* **WORK ORDER 1**:
Answer these questions using the text about the task force:
(a) In what year was the task force formed?
(b) For how many years has Detective Andy Anderson worked on crimes against children?
(c) How many monitors does Detective Tracy Perkins use to keep track of her conversations?
* **WORK ORDER 2**:
From the text about the task force, write out the part that opens with the words containing "Since it was" and closes with "are constantly victimized.", and substitute "torrent" for "flood" throughout.

* **SELECTED TEXT**:
Since it was formed in 2007, the task force has conducted hundreds of investigations, leading to dozens of convictions and to the identification of 24 child victims.

But the detectives acknowledge they’re only reaching the tip of the iceberg. Theirs is a daily struggle to keep up with a flood of material online and not to lose themselves in a world in which children are constantly victimized.

‘There is no typical day’

The four members of the task force — each of whom comes from a local law enforcement agency — spend hours in front of their computers each day, looking for leads, writing warrants, chatting with possible pedophiles and viewing photos and videos of children being brutalized.

"There is no typical day," said Detective Andy Anderson, the task force coordinator. Anderson is the veteran of the group, a member of the Boone County Sheriff’s Department who has worked on crimes against children for 20 years. Five computer monitors sit on his desks, clear indications of the nature of his work.

Because the unit is so small, each of the detectives contributes to the investigations in any way they can. But they also have their specialties.

Detective Tracy Perkins, for example, spends much of her time playing the online role of a 14-year-old girl. Within minutes of entering public chat rooms on AOL, Yahoo or MSN, she’s inundated with messages from older men. On some nights, so many people want to chat that Perkins has to sign off.

She’s not alone. About one in seven youth online receive a sexual solicitation or approach over the Internet, according to the National Center for Missing & Exploited Children.

"how are you tonight?" a 37-year-old married man asks Perkins in one conversation.

"k u," Perkins responds in character. She uses two monitors to keep track of her conversations.

"pretty good. where in MO are you?"

"columbia," Perkins responds. She has a feeling what’s coming next.

"how old are you?" the man asks. Perkins says most people try to find out her age right away.


"cool," the man says.

In more than eight hours of conversation over the next two weeks, the man compliments the girl on her looks and intelligence, tries to find out if she will report him and sets up a time and place to meet — all part of what investigators call "grooming" the victim.

* **DATA SHOWN**:
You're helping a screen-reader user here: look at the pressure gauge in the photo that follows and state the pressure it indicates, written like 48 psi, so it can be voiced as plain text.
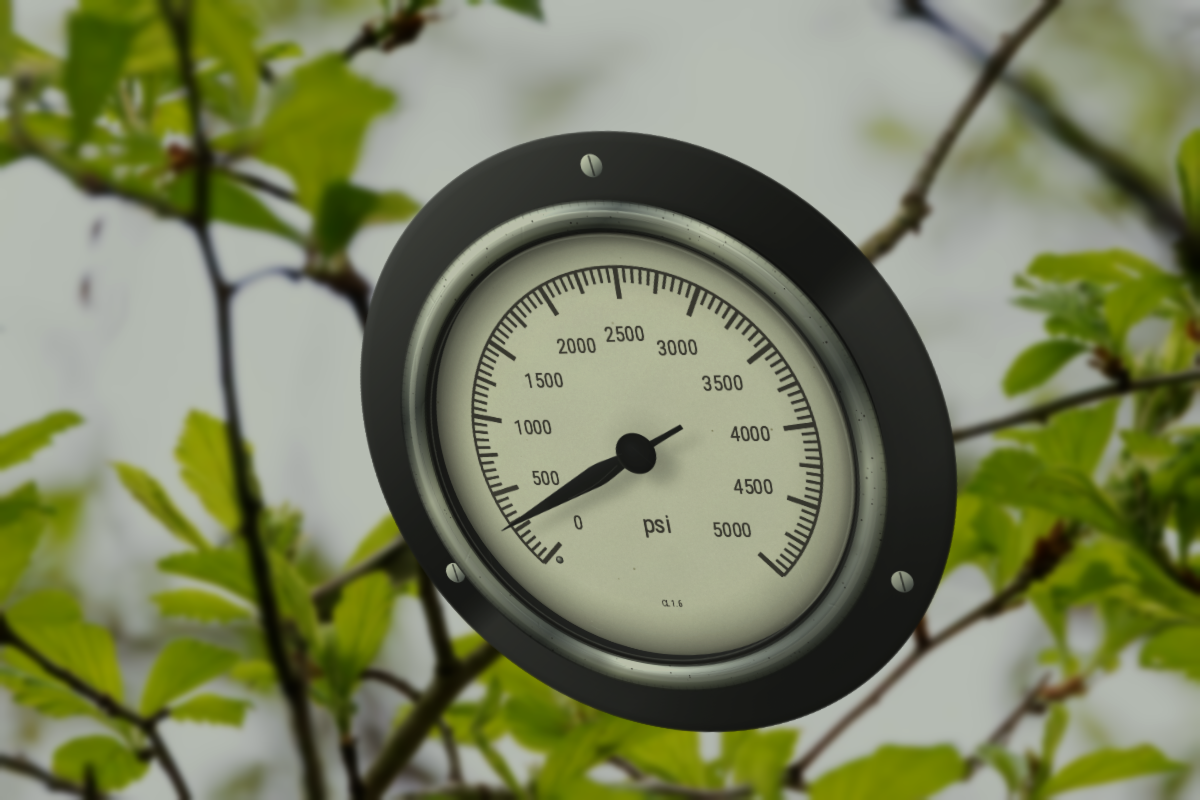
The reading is 300 psi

* **EXPECTED OUTPUT 1**:
(a) 2007
(b) 20 years
(c) Two

* **EXPECTED OUTPUT 2**:
Since it was formed in 2007, the task force has conducted hundreds of investigations, leading to dozens of convictions and to the identification of 24 child victims.

But the detectives acknowledge they’re only reaching the tip of the iceberg. Theirs is a daily struggle to keep up with a torrent of material online and not to lose themselves in a world in which children are constantly victimized.